### What you have to do
Extract the news report below on Richey's death sentence and his route to British citizenship, reproducing every sentence word for word without the material that follows.
-------- Text section --------
The Prime Minister has not ruled out a direct appeal to his friend and ally President George Bush if Richey’s last appeal against execution fails.

Richey, who was brought up in Edinburgh, has been on death row since his 1987 conviction for killing a toddler in an Ohio house fire. He denies responsibility and refused the offer of a life sentence in return for an admission of guilt.

Until now Britain’s hands have been tied because Richey, who was born in Holland to an American father, was not a UK citizen. That is to change after officials decided an obscure part of the Nationality Act meant he could take an oath of allegiance to the Queen.

He has already been granted a British passport, and once he has also sworn the oath he will be eligible for help from British diplomats and the government.

They can officially call for him to be spared the death penalty and also attempt to ensure he is treated humanely in prison.

Senior government sources told Scotland on Sunday an official representation would be made "as soon as [Richey’s] nationality question is resolved".

Foreign Secretary Jack Straw is expected to lead the lobbying, building on the transatlantic diplomatic ties strengthened during the Iraq crisis.

But Blair will also step in if Richey’s appeal fails and an execution is imminent. No date has yet been set for Richey’s lethal injection.

One source said: "Listen, the bottom line here is that we oppose the death penalty and we will make that clear in all cases involving Britons abroad. That is the starting point."

He said Blair "would certainly get involved if the execution was imminent" and suggested he could intervene earlier than that if the British government decided Richey deserved a review of his conviction.
-------- Provided material --------
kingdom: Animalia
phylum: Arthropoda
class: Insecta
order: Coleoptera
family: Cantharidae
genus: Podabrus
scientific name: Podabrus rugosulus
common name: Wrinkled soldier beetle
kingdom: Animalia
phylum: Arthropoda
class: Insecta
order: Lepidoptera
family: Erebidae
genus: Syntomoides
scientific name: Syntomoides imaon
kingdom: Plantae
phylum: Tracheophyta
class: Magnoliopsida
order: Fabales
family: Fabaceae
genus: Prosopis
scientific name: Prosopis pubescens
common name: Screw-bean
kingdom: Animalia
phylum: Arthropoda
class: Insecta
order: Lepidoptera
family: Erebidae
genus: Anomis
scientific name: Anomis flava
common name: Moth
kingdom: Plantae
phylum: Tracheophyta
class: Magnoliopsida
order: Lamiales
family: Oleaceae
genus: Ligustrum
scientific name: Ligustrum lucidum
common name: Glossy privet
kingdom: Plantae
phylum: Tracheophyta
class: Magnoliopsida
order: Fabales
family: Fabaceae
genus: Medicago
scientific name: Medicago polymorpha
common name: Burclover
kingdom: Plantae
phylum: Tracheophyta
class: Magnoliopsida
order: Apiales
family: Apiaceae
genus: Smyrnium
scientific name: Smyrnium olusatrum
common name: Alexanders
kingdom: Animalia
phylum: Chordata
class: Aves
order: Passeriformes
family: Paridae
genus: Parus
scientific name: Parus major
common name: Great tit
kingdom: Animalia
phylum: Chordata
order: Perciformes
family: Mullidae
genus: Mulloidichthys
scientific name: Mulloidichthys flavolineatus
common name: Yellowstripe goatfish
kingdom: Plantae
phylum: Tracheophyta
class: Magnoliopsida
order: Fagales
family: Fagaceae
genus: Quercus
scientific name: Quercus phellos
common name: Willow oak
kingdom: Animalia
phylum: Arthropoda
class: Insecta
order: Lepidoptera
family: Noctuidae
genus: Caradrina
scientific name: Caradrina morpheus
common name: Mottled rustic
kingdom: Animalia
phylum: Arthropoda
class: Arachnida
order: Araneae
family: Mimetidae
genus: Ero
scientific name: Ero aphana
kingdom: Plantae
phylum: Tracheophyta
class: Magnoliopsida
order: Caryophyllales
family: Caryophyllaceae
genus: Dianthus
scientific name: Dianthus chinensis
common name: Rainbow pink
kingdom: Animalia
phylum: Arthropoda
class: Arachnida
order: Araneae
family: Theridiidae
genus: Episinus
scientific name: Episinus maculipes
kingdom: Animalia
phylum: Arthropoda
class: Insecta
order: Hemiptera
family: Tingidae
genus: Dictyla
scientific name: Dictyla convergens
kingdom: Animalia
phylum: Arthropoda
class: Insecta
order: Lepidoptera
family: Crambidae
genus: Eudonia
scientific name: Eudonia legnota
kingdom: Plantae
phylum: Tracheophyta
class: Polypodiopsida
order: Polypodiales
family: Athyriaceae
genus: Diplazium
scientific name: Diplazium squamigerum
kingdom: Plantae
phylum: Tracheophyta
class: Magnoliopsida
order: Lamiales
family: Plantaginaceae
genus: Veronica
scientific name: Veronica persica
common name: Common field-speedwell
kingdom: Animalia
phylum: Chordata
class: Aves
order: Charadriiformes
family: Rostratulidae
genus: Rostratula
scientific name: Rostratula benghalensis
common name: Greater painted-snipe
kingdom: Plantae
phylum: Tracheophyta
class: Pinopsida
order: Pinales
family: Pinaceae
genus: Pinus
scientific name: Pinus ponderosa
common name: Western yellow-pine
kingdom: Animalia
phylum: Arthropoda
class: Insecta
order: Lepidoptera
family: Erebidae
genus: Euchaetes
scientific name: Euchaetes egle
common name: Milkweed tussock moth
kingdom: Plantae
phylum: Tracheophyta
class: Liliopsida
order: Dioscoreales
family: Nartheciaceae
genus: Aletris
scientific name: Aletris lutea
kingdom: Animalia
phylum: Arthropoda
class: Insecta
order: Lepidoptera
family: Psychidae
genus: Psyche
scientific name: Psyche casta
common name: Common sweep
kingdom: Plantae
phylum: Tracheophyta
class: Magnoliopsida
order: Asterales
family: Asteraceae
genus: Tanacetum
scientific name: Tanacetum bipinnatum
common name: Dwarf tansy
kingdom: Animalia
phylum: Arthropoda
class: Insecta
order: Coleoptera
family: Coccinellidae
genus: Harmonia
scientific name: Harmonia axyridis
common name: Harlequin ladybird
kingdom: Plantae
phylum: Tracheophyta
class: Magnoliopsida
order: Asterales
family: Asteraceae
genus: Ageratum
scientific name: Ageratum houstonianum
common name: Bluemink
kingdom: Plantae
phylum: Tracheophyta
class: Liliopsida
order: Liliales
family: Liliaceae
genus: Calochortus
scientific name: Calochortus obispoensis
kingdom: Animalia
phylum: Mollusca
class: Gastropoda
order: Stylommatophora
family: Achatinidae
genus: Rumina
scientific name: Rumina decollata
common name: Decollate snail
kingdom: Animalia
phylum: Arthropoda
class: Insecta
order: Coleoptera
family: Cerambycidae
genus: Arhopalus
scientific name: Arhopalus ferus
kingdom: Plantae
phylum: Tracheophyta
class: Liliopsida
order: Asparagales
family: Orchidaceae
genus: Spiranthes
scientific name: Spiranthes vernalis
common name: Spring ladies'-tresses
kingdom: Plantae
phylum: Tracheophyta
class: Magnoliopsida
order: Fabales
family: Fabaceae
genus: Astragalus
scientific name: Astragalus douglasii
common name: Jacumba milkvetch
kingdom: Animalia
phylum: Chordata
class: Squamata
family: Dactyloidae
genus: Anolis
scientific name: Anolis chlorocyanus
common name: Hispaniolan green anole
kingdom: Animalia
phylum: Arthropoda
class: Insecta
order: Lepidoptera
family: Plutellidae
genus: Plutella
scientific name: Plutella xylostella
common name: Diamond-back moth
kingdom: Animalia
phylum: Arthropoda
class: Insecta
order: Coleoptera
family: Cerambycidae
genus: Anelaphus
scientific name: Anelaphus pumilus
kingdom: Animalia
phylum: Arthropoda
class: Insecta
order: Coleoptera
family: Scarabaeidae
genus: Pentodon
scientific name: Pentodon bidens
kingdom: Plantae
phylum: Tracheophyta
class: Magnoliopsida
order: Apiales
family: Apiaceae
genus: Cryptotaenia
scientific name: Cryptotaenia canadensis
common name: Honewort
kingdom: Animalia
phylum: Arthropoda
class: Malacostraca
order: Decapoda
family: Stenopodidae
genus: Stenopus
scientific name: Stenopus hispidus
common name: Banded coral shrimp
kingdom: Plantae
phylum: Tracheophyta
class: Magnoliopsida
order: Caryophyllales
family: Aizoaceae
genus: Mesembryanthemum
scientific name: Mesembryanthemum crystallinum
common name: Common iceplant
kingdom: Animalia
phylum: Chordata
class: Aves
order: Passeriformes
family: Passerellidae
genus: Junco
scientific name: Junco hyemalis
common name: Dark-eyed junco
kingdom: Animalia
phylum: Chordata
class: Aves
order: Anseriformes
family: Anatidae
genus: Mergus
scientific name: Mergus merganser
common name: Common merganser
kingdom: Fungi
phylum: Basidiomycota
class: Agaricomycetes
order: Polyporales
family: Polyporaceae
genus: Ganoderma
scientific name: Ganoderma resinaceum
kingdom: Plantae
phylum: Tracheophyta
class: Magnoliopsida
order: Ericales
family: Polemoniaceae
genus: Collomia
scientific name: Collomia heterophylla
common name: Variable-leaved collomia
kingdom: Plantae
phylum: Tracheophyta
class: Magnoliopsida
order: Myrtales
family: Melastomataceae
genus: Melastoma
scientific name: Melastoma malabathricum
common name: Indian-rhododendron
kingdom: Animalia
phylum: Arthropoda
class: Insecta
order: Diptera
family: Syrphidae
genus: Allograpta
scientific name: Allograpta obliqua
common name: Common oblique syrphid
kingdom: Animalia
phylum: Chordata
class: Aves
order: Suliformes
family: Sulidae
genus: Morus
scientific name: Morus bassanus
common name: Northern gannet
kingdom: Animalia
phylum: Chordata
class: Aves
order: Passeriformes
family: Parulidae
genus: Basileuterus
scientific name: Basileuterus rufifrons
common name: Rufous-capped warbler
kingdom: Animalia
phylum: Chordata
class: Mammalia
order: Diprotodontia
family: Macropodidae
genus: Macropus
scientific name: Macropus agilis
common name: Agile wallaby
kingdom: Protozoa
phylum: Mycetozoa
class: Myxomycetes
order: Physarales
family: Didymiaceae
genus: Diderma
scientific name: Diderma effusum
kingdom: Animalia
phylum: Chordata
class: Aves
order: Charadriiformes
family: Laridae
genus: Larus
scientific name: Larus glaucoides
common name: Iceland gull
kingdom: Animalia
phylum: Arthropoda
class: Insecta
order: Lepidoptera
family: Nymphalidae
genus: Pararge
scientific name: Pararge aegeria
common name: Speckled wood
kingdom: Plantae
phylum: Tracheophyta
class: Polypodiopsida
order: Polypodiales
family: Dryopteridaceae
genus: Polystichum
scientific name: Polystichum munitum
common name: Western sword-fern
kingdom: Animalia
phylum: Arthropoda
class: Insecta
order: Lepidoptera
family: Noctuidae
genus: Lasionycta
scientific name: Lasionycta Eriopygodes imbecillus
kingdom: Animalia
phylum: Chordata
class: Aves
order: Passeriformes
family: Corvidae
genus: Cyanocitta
--------
### Task result
The Prime Minister has not ruled out a direct appeal to his friend and ally President George Bush if Richey’s last appeal against execution fails.

Richey, who was brought up in Edinburgh, has been on death row since his 1987 conviction for killing a toddler in an Ohio house fire. He denies responsibility and refused the offer of a life sentence in return for an admission of guilt.

Until now Britain’s hands have been tied because Richey, who was born in Holland to an American father, was not a UK citizen. That is to change after officials decided an obscure part of the Nationality Act meant he could take an oath of allegiance to the Queen.

He has already been granted a British passport, and once he has also sworn the oath he will be eligible for help from British diplomats and the government.

They can officially call for him to be spared the death penalty and also attempt to ensure he is treated humanely in prison.

Senior government sources told Scotland on Sunday an official representation would be made "as soon as [Richey’s] nationality question is resolved".

Foreign Secretary Jack Straw is expected to lead the lobbying, building on the transatlantic diplomatic ties strengthened during the Iraq crisis.

But Blair will also step in if Richey’s appeal fails and an execution is imminent. No date has yet been set for Richey’s lethal injection.

One source said: "Listen, the bottom line here is that we oppose the death penalty and we will make that clear in all cases involving Britons abroad. That is the starting point."

He said Blair "would certainly get involved if the execution was imminent" and suggested he could intervene earlier than that if the British government decided Richey deserved a review of his conviction.